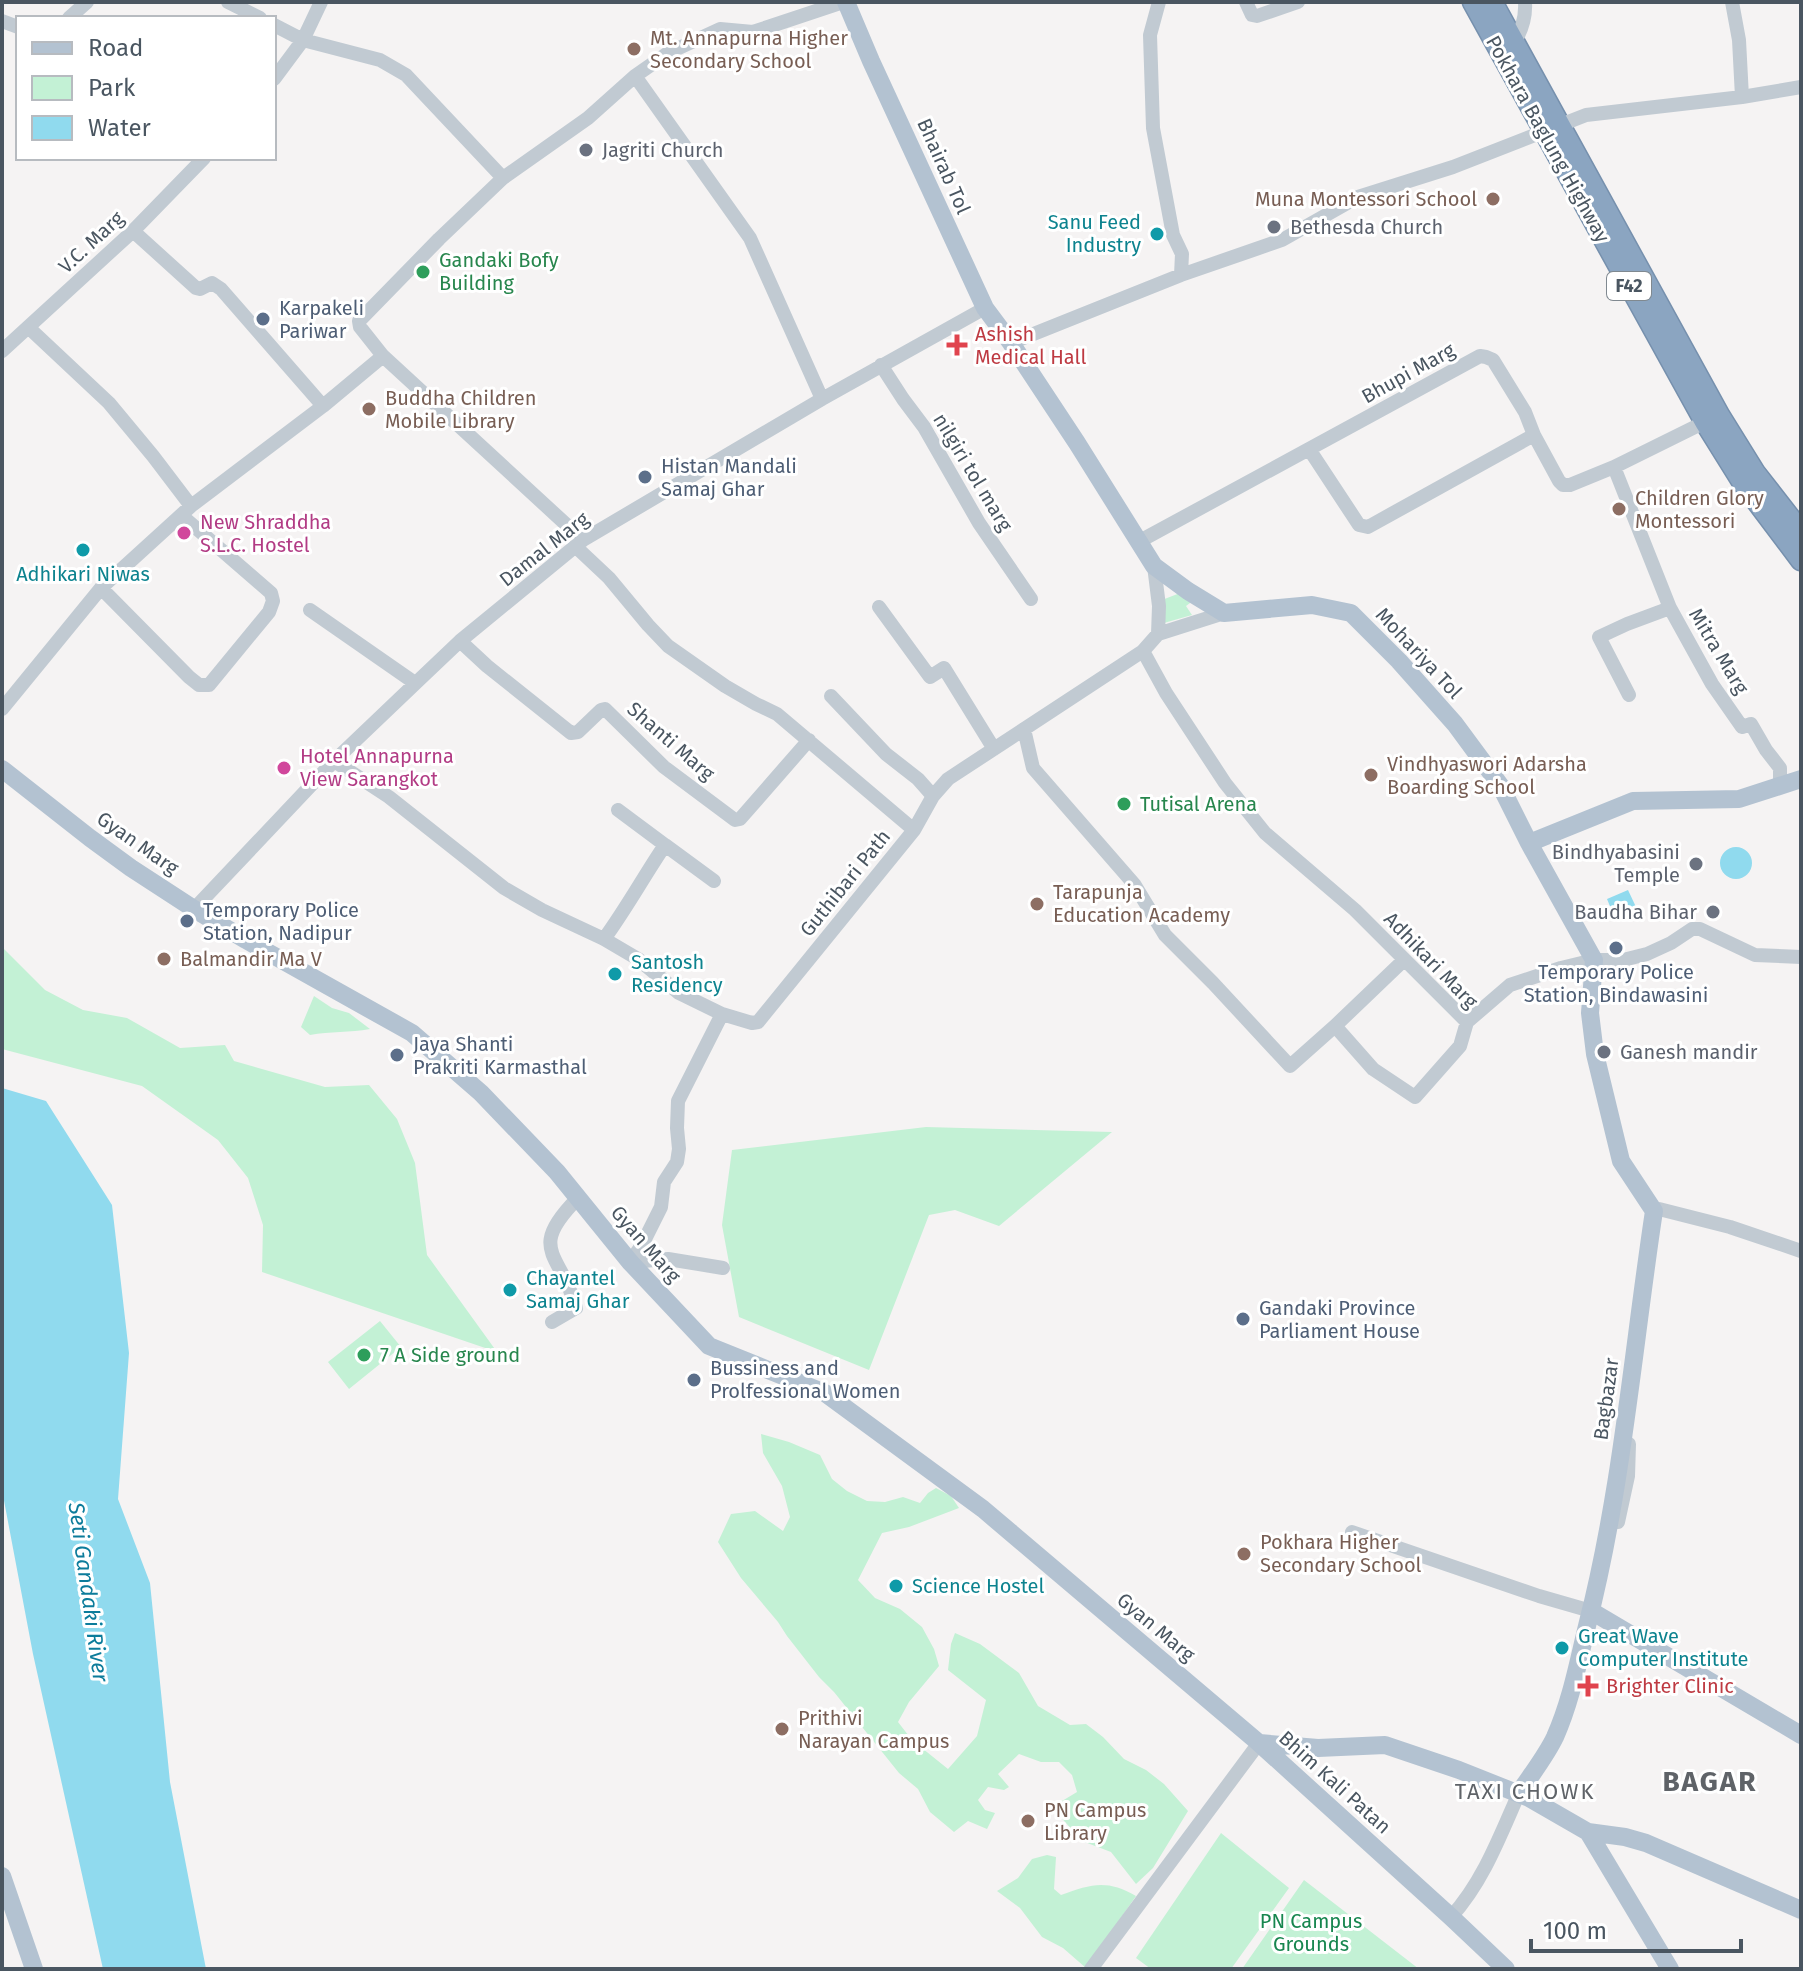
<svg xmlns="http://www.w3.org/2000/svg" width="1803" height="1971" font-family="'Fira Sans',sans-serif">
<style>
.green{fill:#c3f1d5}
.water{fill:#90daee}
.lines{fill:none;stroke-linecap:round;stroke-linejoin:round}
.highway-casing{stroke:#7690ad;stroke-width:23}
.minor{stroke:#c1cad2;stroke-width:14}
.major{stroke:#b3c2d1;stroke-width:18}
.highway{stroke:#8ba5c1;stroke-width:20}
.education-dot{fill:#8d6e63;stroke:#fff;stroke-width:3}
.worship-dot{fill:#6b7280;stroke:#fff;stroke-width:3}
.culture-dot{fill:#0f9aa8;stroke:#fff;stroke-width:3}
.leisure-dot{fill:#2e9e5b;stroke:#fff;stroke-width:3}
.service-dot{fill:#5c6f8a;stroke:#fff;stroke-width:3}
.health-dot{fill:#e0444e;stroke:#fff;stroke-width:3}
.hotel-dot{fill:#d1479c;stroke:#fff;stroke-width:3}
.labels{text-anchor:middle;stroke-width:6;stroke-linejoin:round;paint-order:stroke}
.shield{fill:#fff;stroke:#808990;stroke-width:2}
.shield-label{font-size:18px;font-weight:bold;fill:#4a5661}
.education-label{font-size:20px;fill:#785e54;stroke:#fff;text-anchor:start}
.street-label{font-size:20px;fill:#4a5661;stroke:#fff}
.worship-label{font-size:20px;fill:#5b616d;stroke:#fff;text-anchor:start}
.culture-label{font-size:20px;fill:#0d838f;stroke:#fff;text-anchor:start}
.leisure-label{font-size:20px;fill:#27864d;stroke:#fff;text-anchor:start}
.service-label{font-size:20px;fill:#4e5e75;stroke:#fff;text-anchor:start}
.health-label{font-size:20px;fill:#be3a42;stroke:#fff;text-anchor:start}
.hotel-label{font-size:20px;fill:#b23c85;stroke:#fff;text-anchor:start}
.park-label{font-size:20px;fill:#17864f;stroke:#fff}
.water-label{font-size:22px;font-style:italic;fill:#0c7c9b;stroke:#fff}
.neighbourhood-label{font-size:22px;letter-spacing:2px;fill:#5f6368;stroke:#fff}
.district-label{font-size:28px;font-weight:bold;letter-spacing:2px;fill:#5f6368;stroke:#fff}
</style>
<rect width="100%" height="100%" fill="#f5f3f3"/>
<!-- green -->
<path class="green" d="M1180,593L1194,600L1186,606L1192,615L1164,623L1162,600Z
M2,947L45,990L83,1010L127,1018L180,1048L225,1045L234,1061L325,1087L369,1085L397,1119L415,1163L427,1255L497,1352L262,1272L263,1225L248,1178L218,1140L142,1086L2,1049Z
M314,996L332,1008L349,1013L370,1029C350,1033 330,1031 310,1035L301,1027Z
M926,1127L1112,1132L999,1226L955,1210L929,1215L869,1370L739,1317L722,1225L732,1150Z
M380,1321L401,1347L349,1389L328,1362Z
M761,1434L789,1442L820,1455L832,1479L847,1491L867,1501L885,1502L903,1497L920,1503L928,1493L936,1488L951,1496L959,1508L909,1527L882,1533L858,1580L875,1598L900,1609L922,1627L934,1649L939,1666L909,1702L898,1722L912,1740L948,1769L977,1736L986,1700L948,1670L951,1644L955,1633L980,1644L1019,1673L1038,1706L1070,1725L1086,1724L1103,1737L1124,1759L1146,1770L1164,1784L1188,1811L1153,1868L1136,1884L1111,1852L1082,1841L1058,1814L1057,1804L1077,1792L1072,1775L1059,1762H1041L1019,1754L998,1774L1009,1787L1004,1790L988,1787L978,1800L985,1810L995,1813L987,1829L968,1821L954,1832L930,1812L918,1789L899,1773L834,1692L819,1677L787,1636L778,1622L741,1578L718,1542L731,1514L755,1511L783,1531L790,1517L782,1486L763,1453Z
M1221,1833L1289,1888L1231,1969H1151L1136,1958Z
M1047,1855L1056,1857L1054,1889L1061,1895C1091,1884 1107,1879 1136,1896L1086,1968L1063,1948L1042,1937L1020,1908L997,1891L1018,1878L1032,1859Z
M1304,1880L1419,1969H1242Z"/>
<!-- water -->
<path class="water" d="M1720 863a16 16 0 1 1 32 0a16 16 0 1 1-32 0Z
M1628,890L1636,907L1614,916L1607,899Z
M2,1088L46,1101L112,1205L129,1353L118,1499L150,1583L170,1782L206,1969H103L33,1654L2,1490Z"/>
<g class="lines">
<!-- highway casing -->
<g class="highway-casing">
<path id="highway" d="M1473,2L1705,422L1743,483L1801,560
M1492,2L1719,415L1755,473L1801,532"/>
</g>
<!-- minor -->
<path class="minor" d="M228,2L260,18
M1159,2L1150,35L1153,128L1173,235L1182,254L1181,275
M1246,2L1252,15L1257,16L1298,2
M1732,2L1739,40L1742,97
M69,18L87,2
M2,21L18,27
M274,25L303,40L380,60L406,75L503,178
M1514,43C1522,30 1526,17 1525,2
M635,76L750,238L822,399
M274,79L303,40L321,2
M133,231L196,288L200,289L212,283L221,289L323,406
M28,327L109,403L153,456L191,506
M1011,343L1181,275L1282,240L1358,197L1453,167L1586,115L1742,97L1801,87
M2,351L133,231L204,158
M881,365L903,399L924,427L979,523L1031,599
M1309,449L1359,525L1368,527L1534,435
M583,540L383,356L360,327L359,321L439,239L503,178L588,118L635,76L668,53L720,29L753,32L843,2
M1138,542L1480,356L1486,357L1493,360L1525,412L1534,435L1559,481L1563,485H1570L1614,467
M576,547L609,578L648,625L668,646L725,686L756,704L777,714L914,830
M101,588L189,677L199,685H209L269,612L273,601L271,593L181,515
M879,607L930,677L944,668L994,749
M1670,608L1712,684L1742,727L1751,724L1766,750L1780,768V786
M310,610L415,683
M1158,634L1224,613
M460,641L487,666L571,733L578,732L601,710L605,709L664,767L735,820L740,819L809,740
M1629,695L1599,637L1627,624L1670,608L1614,467L1705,422
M831,696L886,754L918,779L933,796
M2,709L101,588L191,506L323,406L383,356
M1024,729L1033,768L1134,884L1165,935L1213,983L1290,1066L1335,1026L1373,1069L1415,1097L1460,1046L1467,1022L1355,910L1265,833L1225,783L1166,693L1143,651
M334,761L389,797L504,888L542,910L604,939L638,959L679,993L722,1014
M618,810L665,845
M194,909L334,761L420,679L460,641L583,540L822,399L985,308
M604,939C626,909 644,876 665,845L714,881
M1467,1022L1510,985L1561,968L1594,960H1623L1647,954L1671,943L1692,929H1700L1755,955L1801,957
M1335,1026L1404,960
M1654,1211L1659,1209L1730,1227L1801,1251
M630,1262L642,1245L661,1207L664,1182L677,1162L679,1149L677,1128L678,1101L722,1014L752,1023L758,1022L914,830L933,796L948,779L1143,651L1158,634L1159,606L1154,566
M630,1262L668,1259L723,1268
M552,1322L576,1308C562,1253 525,1251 578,1198
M1618,1522L1628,1476L1629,1444
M1352,1532L1539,1596L1591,1611
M1451,1917C1483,1882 1500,1836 1519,1793
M1091,1969L1259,1743"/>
<!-- major -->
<path class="major" d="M846,2L871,61L985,308L1011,343L1077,443L1154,566L1188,591L1224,613L1312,605L1351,613L1399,661L1455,724L1500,785L1529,843L1594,960L1590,1013L1595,1054L1621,1161L1654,1211C1633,1349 1622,1490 1587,1626C1578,1663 1571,1701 1555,1737C1546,1756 1531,1775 1519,1793
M2,769L90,838L131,868L194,909L246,940L412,1033L481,1093L557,1172L630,1262L709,1346L825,1393L983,1509L1259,1743L1451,1917L1506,1969
M1529,843L1633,801L1739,799L1801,779
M1591,1611L1801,1735
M1259,1743L1318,1748L1385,1745L1459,1770L1529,1798L1588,1832L1670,1969
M1588,1832L1625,1837L1646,1843L1801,1910
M2,1876L34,1969"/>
<!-- highway -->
<use href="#highway" class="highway"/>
</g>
<!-- markers -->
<g class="education-dot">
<circle cx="634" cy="49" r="8"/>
<circle cx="1493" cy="199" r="8"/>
<circle cx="369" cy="409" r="8"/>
<circle cx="1619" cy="509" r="8"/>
<circle cx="1371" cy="775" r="8"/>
<circle cx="1037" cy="904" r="8"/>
<circle cx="164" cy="959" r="8"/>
<circle cx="1244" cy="1554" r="8"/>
<circle cx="782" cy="1729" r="8"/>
<circle cx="1028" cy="1821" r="8"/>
</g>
<g class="worship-dot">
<circle cx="586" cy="150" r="8"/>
<circle cx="1274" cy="227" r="8"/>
<circle cx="1696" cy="864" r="8"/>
<circle cx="1713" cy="912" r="8"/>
<circle cx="1604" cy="1052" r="8"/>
</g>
<g class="culture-dot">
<circle cx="1157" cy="234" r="8"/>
<circle cx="83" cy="550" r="8"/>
<circle cx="615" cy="974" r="8"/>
<circle cx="510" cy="1290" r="8"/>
<circle cx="896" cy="1586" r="8"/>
<circle cx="1562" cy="1648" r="8"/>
</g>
<g class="leisure-dot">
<circle cx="423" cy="272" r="8"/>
<circle cx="1124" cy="804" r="8"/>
<circle cx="364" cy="1355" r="8"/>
</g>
<g class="service-dot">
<circle cx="263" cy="319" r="8"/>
<circle cx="645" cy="477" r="8"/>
<circle cx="187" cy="921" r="8"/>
<circle cx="1616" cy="948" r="8"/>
<circle cx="397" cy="1055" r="8"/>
<circle cx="1243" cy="1319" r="8"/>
<circle cx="694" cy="1380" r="8"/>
</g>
<g class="health-dot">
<path d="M953 333h8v8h8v8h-8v8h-8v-8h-8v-8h8z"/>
<path d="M1584 1674h8v8h8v8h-8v8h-8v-8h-8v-8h8z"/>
</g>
<g class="hotel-dot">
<circle cx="184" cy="533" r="8"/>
<circle cx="284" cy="768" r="8"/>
</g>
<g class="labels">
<!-- shield labels -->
<rect class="shield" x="1607" y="272" width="44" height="28" rx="6"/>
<g class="shield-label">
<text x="1629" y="292">F42</text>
</g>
<!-- education labels -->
<g class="education-label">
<text x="650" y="45">Mt. Annapurna Higher<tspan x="650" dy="23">Secondary School</tspan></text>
<text x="1477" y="206" text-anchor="end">Muna Montessori School</text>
<text x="385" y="405">Buddha Children<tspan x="385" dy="23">Mobile Library</tspan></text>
<text x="1635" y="505">Children Glory<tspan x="1635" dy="23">Montessori</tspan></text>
<text x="1387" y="771">Vindhyaswori Adarsha<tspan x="1387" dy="23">Boarding School</tspan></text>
<text x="1053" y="899">Tarapunja<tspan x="1053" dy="23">Education Academy</tspan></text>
<text x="180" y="966">Balmandir Ma V</text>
<text x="1260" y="1549">Pokhara Higher<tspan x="1260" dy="23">Secondary School</tspan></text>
<text x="798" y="1725">Prithivi<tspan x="798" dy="23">Narayan Campus</tspan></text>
<text x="1044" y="1817">PN Campus<tspan x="1044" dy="23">Library</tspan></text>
</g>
<!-- street labels -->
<g class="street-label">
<text transform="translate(1548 139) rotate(61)" y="7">Pokhara Baglung Highway</text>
<text transform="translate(944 166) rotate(66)" y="7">Bhairab Tol</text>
<text transform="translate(91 242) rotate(-43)" y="7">V.C. Marg</text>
<text transform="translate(1408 373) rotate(-29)" y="7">Bhupi Marg</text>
<text transform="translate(973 472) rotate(59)" y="7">nilgiri tol marg</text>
<text transform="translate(544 549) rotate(-38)" y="7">Damal Marg</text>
<text transform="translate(1719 651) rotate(59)" y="7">Mitra Marg</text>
<text transform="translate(1419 653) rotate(47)" y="7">Mohariya Tol</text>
<text transform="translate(671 741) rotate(41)" y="7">Shanti Marg</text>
<text transform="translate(138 843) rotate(35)" y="7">Gyan Marg</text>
<text transform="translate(845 883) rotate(-51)" y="7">Guthibari Path</text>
<text transform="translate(1431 960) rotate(46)" y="7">Adhikari Marg</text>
<text transform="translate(646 1244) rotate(49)" y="7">Gyan Marg</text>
<text transform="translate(1606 1399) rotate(-82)" y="7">Bagbazar</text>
<text transform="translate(1156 1627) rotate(40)" y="7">Gyan Marg</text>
<text transform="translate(1335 1782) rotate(42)" y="7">Bhim Kali Patan</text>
</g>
<!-- worship labels -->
<g class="worship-label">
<text x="602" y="157">Jagriti Church</text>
<text x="1290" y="234">Bethesda Church</text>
<text x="1680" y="859" text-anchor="end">Bindhyabasini<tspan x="1680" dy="23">Temple</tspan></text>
<text x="1697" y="919" text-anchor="end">Baudha Bihar</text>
<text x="1620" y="1059">Ganesh mandir</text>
</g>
<!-- culture labels -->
<g class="culture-label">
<text x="1141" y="229" text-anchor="end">Sanu Feed<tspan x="1141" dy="23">Industry</tspan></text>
<text x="83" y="581" text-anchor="middle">Adhikari Niwas</text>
<text x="631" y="969">Santosh<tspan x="631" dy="23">Residency</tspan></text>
<text x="526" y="1285">Chayantel<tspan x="526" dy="23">Samaj Ghar</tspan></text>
<text x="912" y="1593">Science Hostel</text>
<text x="1578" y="1643">Great Wave<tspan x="1578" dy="23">Computer Institute</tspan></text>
</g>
<!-- leisure labels -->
<g class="leisure-label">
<text x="439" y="267">Gandaki Bofy<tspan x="439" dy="23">Building</tspan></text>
<text x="1140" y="811">Tutisal Arena</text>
<text x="380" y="1362">7 A Side ground</text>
</g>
<!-- service labels -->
<g class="service-label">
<text x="279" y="315">Karpakeli<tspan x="279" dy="23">Pariwar</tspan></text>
<text x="661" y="473">Histan Mandali<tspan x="661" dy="23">Samaj Ghar</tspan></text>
<text x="203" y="917">Temporary Police<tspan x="203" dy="23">Station, Nadipur</tspan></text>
<text x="1616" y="979" text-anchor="middle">Temporary Police<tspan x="1616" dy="23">Station, Bindawasini</tspan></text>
<text x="413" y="1051">Jaya Shanti<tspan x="413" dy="23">Prakriti Karmasthal</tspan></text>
<text x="1259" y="1315">Gandaki Province<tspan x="1259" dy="23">Parliament House</tspan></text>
<text x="710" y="1375">Bussiness and<tspan x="710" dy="23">Prolfessional Women</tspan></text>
</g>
<!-- health labels -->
<g class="health-label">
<text x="975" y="341">Ashish<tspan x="975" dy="23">Medical Hall</tspan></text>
<text x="1606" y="1693">Brighter Clinic</text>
</g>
<!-- hotel labels -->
<g class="hotel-label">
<text x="200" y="529">New Shraddha<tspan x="200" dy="23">S.L.C. Hostel</tspan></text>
<text x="300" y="763">Hotel Annapurna<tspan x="300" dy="23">View Sarangkot</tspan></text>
</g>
<!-- park labels -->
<g class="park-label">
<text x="1311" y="1928">PN Campus<tspan x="1311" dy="23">Grounds</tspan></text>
</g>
<!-- water labels -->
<g class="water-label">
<text transform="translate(89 1592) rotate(82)" y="8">Seti Gandaki River</text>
</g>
<!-- neighbourhood labels -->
<g class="neighbourhood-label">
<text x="1525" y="1799">TAXI CHOWK</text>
</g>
<!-- district labels -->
<g class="district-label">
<text x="1710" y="1791">BAGAR</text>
</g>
</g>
<!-- border -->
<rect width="1803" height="1971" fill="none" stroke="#4a5661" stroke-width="8"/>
<!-- legend -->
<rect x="16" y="16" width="260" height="144" fill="#ffffff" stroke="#b7bbc0" stroke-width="2"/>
<rect x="32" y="42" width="40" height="12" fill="#b3c2d1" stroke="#b7bbc0" stroke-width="2"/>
<text x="88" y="56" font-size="24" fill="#4a5661">Road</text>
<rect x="32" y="76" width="40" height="24" fill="#c3f1d5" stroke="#b7bbc0" stroke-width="2"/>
<text x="88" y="96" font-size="24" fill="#4a5661">Park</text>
<rect x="32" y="116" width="40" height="24" fill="#90daee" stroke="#b7bbc0" stroke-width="2"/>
<text x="88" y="136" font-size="24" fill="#4a5661">Water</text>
<!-- scale -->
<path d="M1531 1939v12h210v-12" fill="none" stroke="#4a5661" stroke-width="4"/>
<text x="1543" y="1939" font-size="24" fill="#4a5661" stroke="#ffffff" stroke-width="6" paint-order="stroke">100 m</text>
</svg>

---

Look through the data above. Find each line with the string "lines" and copy it.

.lines{fill:none;stroke-linecap:round;stroke-linejoin:round}
<g class="lines">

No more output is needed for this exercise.